I appreciate that the mid 1950’s were a time rife with paranoia and worry, but the film seems to take excessive license with that fact. I can’t help but feel the filmmakers sitting comfortably in 1999, sneering smugly down their noses at “those rubes” in the past. As a fan of history, one thing I can’t stand is this type of condescending attitude towards the past, especially towards the recent past. As a fan of film, I additionally can’t stand when this condescension is used as an excuse for lazy storytelling. I get that Manley is supposed to be paranoid and driven to prove himself correct. However, as the film progresses his paranoia radically increases and takes on a sinister edge for no apparent reason.

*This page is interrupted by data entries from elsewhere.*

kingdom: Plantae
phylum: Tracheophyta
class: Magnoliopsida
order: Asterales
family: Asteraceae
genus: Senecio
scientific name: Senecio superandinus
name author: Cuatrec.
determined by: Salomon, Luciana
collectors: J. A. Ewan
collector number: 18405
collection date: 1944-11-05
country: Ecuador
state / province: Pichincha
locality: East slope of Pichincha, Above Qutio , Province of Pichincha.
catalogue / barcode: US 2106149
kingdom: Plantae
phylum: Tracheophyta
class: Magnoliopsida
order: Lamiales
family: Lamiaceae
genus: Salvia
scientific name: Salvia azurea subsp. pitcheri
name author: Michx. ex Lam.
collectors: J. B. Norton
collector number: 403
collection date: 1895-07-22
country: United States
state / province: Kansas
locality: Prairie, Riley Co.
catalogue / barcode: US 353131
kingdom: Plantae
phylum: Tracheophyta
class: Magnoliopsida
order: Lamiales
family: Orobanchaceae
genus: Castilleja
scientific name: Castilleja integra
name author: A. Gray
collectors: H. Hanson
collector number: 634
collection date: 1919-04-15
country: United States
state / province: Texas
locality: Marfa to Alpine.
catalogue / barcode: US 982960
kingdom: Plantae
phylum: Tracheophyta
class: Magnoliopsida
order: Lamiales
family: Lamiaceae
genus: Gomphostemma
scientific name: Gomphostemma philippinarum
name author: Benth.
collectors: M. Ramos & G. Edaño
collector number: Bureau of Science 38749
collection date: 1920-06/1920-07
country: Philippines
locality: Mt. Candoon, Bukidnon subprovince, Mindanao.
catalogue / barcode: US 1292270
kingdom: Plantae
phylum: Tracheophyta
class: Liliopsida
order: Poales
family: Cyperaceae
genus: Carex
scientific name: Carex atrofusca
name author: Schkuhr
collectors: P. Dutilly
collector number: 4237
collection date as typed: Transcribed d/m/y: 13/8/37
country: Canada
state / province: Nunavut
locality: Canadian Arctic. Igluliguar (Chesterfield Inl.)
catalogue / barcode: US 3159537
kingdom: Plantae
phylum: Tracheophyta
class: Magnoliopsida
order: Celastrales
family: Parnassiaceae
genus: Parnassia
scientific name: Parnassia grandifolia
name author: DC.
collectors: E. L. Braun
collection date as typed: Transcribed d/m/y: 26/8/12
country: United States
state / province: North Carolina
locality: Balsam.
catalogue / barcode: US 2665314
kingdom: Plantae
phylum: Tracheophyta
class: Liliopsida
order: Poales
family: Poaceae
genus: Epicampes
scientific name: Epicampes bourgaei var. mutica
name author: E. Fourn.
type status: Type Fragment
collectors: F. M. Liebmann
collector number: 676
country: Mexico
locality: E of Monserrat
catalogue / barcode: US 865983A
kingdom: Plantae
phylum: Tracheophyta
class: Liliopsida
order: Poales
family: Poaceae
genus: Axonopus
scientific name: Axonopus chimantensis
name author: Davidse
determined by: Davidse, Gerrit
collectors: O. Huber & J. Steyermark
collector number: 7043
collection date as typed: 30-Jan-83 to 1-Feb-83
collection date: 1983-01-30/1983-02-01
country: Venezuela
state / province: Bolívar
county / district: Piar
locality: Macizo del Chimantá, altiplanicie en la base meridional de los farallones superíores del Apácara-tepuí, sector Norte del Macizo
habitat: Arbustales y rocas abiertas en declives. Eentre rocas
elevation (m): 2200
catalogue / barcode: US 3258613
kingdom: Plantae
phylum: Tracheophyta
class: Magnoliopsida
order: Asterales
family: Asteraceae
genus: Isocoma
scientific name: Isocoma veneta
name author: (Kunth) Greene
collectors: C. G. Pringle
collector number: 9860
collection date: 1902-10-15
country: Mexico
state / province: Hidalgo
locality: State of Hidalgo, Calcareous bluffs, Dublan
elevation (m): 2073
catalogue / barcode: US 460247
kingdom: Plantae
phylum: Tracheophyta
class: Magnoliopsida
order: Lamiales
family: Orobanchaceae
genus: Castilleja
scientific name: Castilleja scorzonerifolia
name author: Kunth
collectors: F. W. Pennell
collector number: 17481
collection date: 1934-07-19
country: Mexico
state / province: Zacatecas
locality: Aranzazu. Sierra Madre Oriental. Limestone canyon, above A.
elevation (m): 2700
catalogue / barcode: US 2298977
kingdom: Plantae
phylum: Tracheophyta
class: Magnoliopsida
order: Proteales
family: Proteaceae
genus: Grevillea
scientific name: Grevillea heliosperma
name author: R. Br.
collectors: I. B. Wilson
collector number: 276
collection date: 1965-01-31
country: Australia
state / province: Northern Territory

Essentially his two-dimensional character becomes a one-dimensional character for no reason other than to drive the plot to the filmmaker’s desired conclusion.
It is this convenient incompetence and pointless stupidity that robs the emotion from a clearly heartfelt conclusion. This, and the fact that it’s all too predictable. At one point, about a quarter of the way through the film Hogarth and the Giant have a discussion about the soul and mortality, from this point forward the already paint-by-numbers plot becomes 100% predictable, from the major conflict, to the great “heart-wrenching” ending, to the mild mitigation in the dénouement.
I’m finding it very difficult to settle on a rating for this film. Despite all it’s flaws, (and I’m not even going to go into the “guns=bad” moral,) the film has some real strengths. The animation is beautiful, with a seamless blending of traditional and computer-generated techniques resulting in a fantastic piece of visual art. The story while often too predictable still hits most of the right notes and delivers some real emotional moments, even if they are diminished by being achieved cheaply. There are some strong vocal performances, particularly from Harry Connick Jr. as beatnik/father-figure, Dean, and from Vin Diesel (with the aid of some impressive sound editing, I’m sure,) as the Giant. At one point or another, I’ve seriously considered all four of my potential ratings for this film, but in the end I really do believe that it’s worth seeing, but it shouldn’t be taken too seriously.